2022 Développement d’un pipeline d’alignement et filtrages des données de contact Hi-C « ssDNA-specific » (en attente)
Porteur du projet
Aurèle Piazza
Personnes
Aurèle Piazza et Loqmen Anini (Etudiant L3 ENS, pour 7 semaines à partir du 23 mai)
Problématique biologique
Le projet vise à déterminer le mécanisme de la recherche d’homologie pendant la réparation de cassures double brin de l’ADN. Ce processus implique la recherche d’une copie d’ADN double-brin intact par la région d’ADN endommagée, présente sous forme simple-brin. Aucune méthode ne permet de déterminer ce qui est contacté par cet ADN simple-brin lors de la recherche d’homologie. Afin de déterminer directement les contacts réalisés par l’ADN lésé lors de sa réparation par recombinaison homologue, nous avons mis au point un protocole dérivé du Hi-C permettant de détecter ces contacts chez la levure S. cerevisiae. Nous souhaitons maintenant mettre au point un pipeline d’analyse de ce type de données
Questions
Nous avons généré de nombreuses données biologiques mais l’analyse est principalement faire « à la main », fastidieuse, et ne filtre pas certains contacts erronés. Nous voulons standardiser et automatiser l’analyse, afin qu’elle retourne des profils de contacts entre plusieurs sites simple brins et le reste du génome.
Données
Les données d’entrée sont :
un génome de référence (Saccharomyces cerevisiae S288c)

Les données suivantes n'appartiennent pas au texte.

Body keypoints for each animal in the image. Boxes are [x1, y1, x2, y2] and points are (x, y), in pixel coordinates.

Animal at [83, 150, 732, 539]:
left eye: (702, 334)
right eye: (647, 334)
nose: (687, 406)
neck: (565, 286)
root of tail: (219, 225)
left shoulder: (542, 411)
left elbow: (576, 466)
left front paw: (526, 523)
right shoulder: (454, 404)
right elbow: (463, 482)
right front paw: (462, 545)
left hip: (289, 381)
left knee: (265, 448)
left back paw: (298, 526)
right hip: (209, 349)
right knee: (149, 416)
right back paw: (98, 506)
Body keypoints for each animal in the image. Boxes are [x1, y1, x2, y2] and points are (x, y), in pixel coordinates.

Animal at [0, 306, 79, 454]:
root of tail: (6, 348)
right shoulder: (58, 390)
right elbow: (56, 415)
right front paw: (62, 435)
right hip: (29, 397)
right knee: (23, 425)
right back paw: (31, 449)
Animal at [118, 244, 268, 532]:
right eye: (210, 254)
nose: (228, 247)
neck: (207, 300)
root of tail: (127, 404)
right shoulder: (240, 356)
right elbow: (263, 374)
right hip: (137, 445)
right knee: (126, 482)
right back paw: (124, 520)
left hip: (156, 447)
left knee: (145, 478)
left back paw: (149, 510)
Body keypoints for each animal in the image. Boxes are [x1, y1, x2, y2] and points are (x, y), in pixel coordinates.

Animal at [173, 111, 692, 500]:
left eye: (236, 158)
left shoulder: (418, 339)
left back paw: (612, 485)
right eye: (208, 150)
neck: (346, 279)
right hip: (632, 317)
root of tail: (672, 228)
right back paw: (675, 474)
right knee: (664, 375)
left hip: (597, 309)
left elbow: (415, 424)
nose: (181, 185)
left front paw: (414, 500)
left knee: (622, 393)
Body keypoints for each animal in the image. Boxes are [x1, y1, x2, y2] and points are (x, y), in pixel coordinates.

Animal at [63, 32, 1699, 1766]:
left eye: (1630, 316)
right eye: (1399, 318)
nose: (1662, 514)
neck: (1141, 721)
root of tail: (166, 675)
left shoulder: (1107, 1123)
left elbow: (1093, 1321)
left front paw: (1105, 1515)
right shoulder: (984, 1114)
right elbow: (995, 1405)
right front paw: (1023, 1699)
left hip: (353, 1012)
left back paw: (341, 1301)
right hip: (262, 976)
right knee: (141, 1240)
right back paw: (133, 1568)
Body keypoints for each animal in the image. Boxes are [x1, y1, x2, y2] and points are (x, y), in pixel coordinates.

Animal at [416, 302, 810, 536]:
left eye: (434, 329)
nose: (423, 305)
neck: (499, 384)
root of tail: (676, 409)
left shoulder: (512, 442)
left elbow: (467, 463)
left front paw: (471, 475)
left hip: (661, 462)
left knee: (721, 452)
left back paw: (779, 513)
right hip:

Une liste de coordonnées génomiques de sites de restrictions DpnII (GATC)
Une liste d’oligonucléotides correspondants à ces positions contenant de petites variations de séquence comparé à la référence génomique
Des fichiers de séquencage paired-end 150 bp issu d’un séquenceur Illumina NovaSeq6000 (fastq.gz). Ces séquences correspondent à un enrichissement de certains sites de restriction par double capture effectuée sur une librairie Hi-C.
Date
Date de début : 23 mai 2022
Données : Déjà disponibles
La date souhaitée de fin du projet : 14 Juillet 2022
Attentes
Co-encadrer le stage de Loqmen Anini pour créer un pipeline nextflow.